In that sense, the control freak in me finds those things hard to do in a way, to let go of part of the process, but with someone like Alan, I obviously feel a lot more comfortable and a lot more secure about letting go of that process because this guy is like second to none. That was a good feeling—to know that I could, in fact, delegate something like that to somebody and not have to worry about that. Maybe, that’s another reason why the record sounds as good as it does because, this time, I wasn’t trying to be everything. I wasn’t trying to be the engineer, the producer, the guitar player, the singer—I let some of the process go, and I was able to, perhaps, be a little bit more focused on the really important stuff, which is the music and how the music was being performed by the musicians.

RR: It’s interesting that you consider yourself a control freak and, yet, you are considered one of the best modern collaborators. I do understand how the two concepts can be married to each other. For example, getting back to the idea of the imagery on The Raven matching up with the music and lyrics, how did you conceptualize your ghost stories, which come with the album, and how did you get the illustrator to collaborate with you, so that vision could come together, so well?

SW: Hajo Mueller is a German artist, and I’ve known Hajo for a few years now, and actually Hajo’s been sending me his self-published books of his illustrations, his prose, and his own stories. I’ve always felt that they are absolutely wonderful, and I’ve been waiting for the right project to come along where I could work with Hajo on it from beginning to end. This seemed like the perfect project for Hajo because Hajo’s style has an almost childlike fairy tale quality to it, but it’s also very dark, very surreal, and very melancholic. I thought it was just perfect for this particular project because as soon as I had this idea that we were going to do a book of ghost stories in musical form, I immediately thought of Hajo because if you are going to do a book of ghost stories, and you want it to feel like it’s something from a hundred years ago, you don’t really use photography. Photography is pretty much what I’ve always used on almost every project that I’ve ever done. It has been photography-based until this one.

The reason I didn’t want to go with photography is because I did want this feeling—this is like the way a book from 1904 would have been illustrated. This is the way that Lewis Carroll or Edgar Allen Poe would have been illustrated. Photography at that point became kind of irrelevant, so I knew that I wanted illustrations. As I said, I had known Hajo for a few years, and I was kind of waiting, really, for the right opportunity to collaborate with him.
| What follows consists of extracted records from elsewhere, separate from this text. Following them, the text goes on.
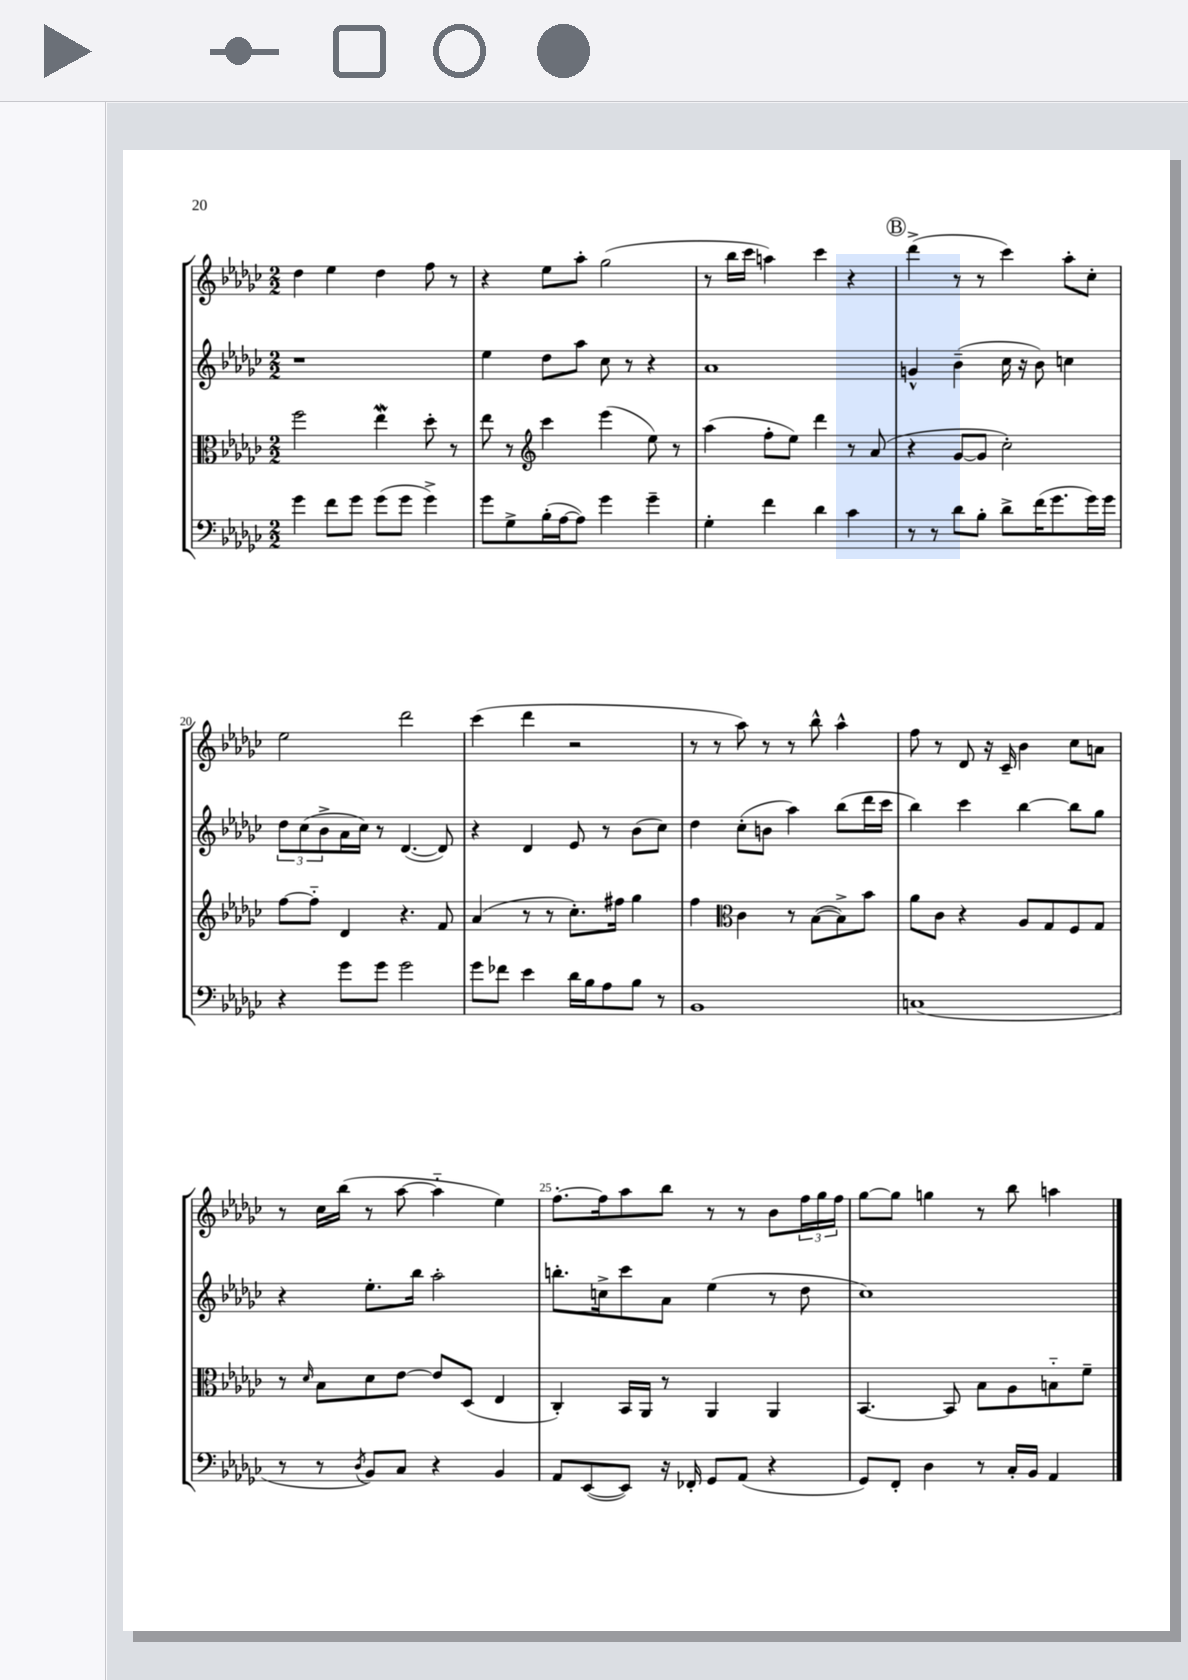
<<
\new StaffGroup <<
\new Staff = "s0" {
    \clef treble \key ges \major \numericTimeSignature \time 2/2
    des''4 ees''4 des''4 f''8 r8 |
    r4 ees''8 aes''8-. ges''2( |
    r8 bes''16 ces'''16 a''4) ces'''4 r4 |
    \mark \markup { \circle "B" } des'''4->( r8 r8 ces'''4) aes''8-. ces''8-. |
    ees''2 des'''2 |
    ces'''4( des'''4 r2 |
    r8 r8 aes''8) r8 r8 bes''8-^ aes''4-^ |
    f''8 r8 des'8 r16 ces'16-- bes'4 ces''8 a'8 |
    r8 ces''16 bes''16( r8 aes''8~ aes''4-_ ees''4) |
    f''8.~-. f''16 aes''8 bes''8 r8 r8 bes'8 \tuplet 3/2 { f''16 ges''16 f''16 } |
    ges''8~ ges''8 g''4 r8 bes''8 a''4 \bar "|." |
}
\new Staff = "s1" {
    \clef treble \key ges \major \numericTimeSignature \time 2/2
    r1 |
    ees''4 des''8 aes''8 ces''8 r8 r4 |
    aes'1 |
    \mark \markup { \circle "B" } g'4-^ bes'4--( ces''16 r16 bes'8) c''4 |
    \tuplet 3/2 { des''8 ces''8( bes'8-> } aes'16 ces''16) r8 des'4.~( des'8) |
    r4 des'4 ees'8 r8 bes'8( ces''8) |
    des''4 ces''8-.( b'8 aes''4) bes''8( des'''16 ces'''16 |
    bes''4) ces'''4 bes''4~ bes''8 ges''8 |
    r4 ees''8.-. bes''16 aes''2-. |
    b''8.-. c''16-> ces'''8 aes'8 ees''4( r8 des''8 |
    ces''1) \bar "|." |
}
\new Staff = "s2" {
    \clef alto \key ges \major \numericTimeSignature \time 2/2
    f''2 ees''4\mordent des''8-. r8 |
    ees''8 r8 \clef treble ces'''4 ees'''4( ees''8) r8 |
    aes''4( f''8-. ees''8) des'''4 r8 aes'8( |
    \mark \markup { \circle "B" } r4 ges'8~ ges'8 ces''2-.) |
    f''8~ f''8-_ des'4 r4. f'8 |
    aes'4( r8 r8 ces''8.-.) fis''16 ges''4 |
    f''4 \clef alto ces'4 r8 bes8~( bes8->) bes'8 |
    aes'8 ces'8 r4 aes8 ges8 f8 ges8 |
    r8 \grace { des'16 } bes8 des'8 ees'8~ ees'8 des8( ees4 |
    ces4-.) bes,16 aes,16 r8 aes,4 aes,4 |
    bes,4.~ bes,8 bes8 aes8 b8-_ f'8-- \bar "|." |
}
\new Staff = "s3" {
    \clef bass \key ges \major \numericTimeSignature \time 2/2
    ges'4 f'8 ges'8 ges'8( ges'8 ges'4->) |
    ges'8 ges8-> bes16-.( aes16~ aes8) ges'4 ges'4-- |
    ges4-. f'4 des'4 ces'4 |
    \mark \markup { \circle "B" } r8 r8 des'8 bes8-. des'8-> f'16( ges'8. ges'16) ges'16 |
    r4 ges'8 ges'8 ges'2 |
    ges'8 fes'8 ees'4 des'16 bes16 aes8 bes8 r8 |
    bes,1 |
    c1( |
    r8 r8 \acciaccatura { des8 } bes,8) ces8 r4 bes,4 |
    aes,8 ees,8~( ees,8) r16 fes,16-. ges,8 aes,8( r4 |
    ges,8) f,8-. des4 r8 ces16-. bes,16 aes,4 \bar "|." |
}
>>
>>
\layout { \context { \Score currentBarNumber = #16 \override BarNumber.break-visibility = ##(#f #t #t) barNumberVisibility = #(every-nth-bar-number-visible 5) } }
In fact, some of the visual ideas we have in the special edition come from things I already knew from his self-published books. I would see something and say, “You know what? We should definitely use those characters and that kind of idea you’ve got there that you published in your previous book. We could use that. We could steal that for this song here.” That was the way we worked. He’s a bit like me. He’s incredibly fast and very prolific, producing all these ideas, and it was almost a question of sifting through to find the ones that resonated the strongest for me with the music and the lyrics.